Exercise: Update the records below by replacing "scatter plot" with "scatter chart" and keeping all other text the same. Leave out the pictures.

(Chart-based quiz items)
----
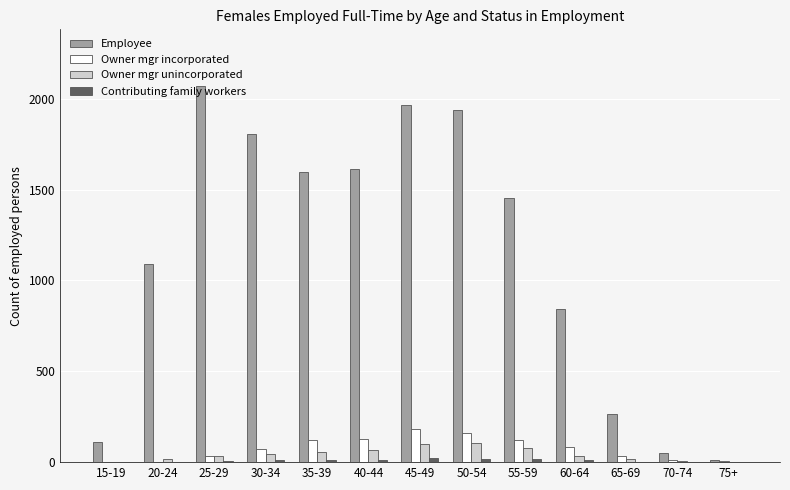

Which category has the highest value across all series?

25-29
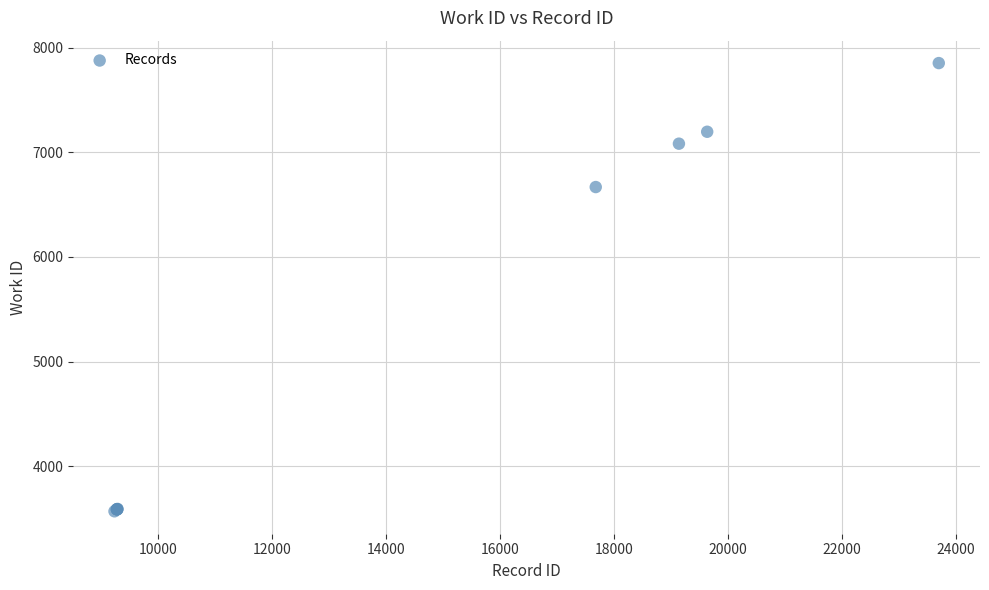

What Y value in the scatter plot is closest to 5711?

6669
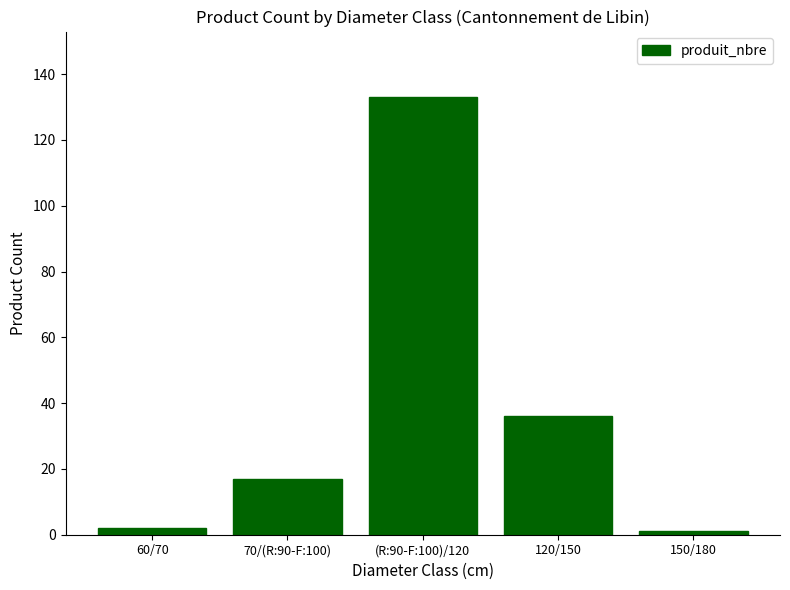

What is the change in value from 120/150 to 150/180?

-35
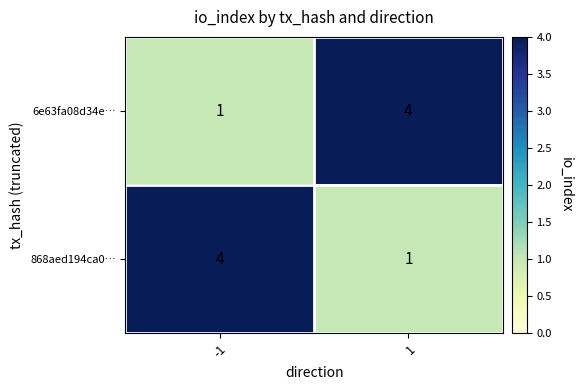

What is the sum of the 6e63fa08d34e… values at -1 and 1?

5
----
Task response:
Which category has the highest value across all series?

25-29

What Y value in the scatter chart is closest to 5711?

6669

What is the change in value from 120/150 to 150/180?

-35

What is the sum of the 6e63fa08d34e… values at -1 and 1?

5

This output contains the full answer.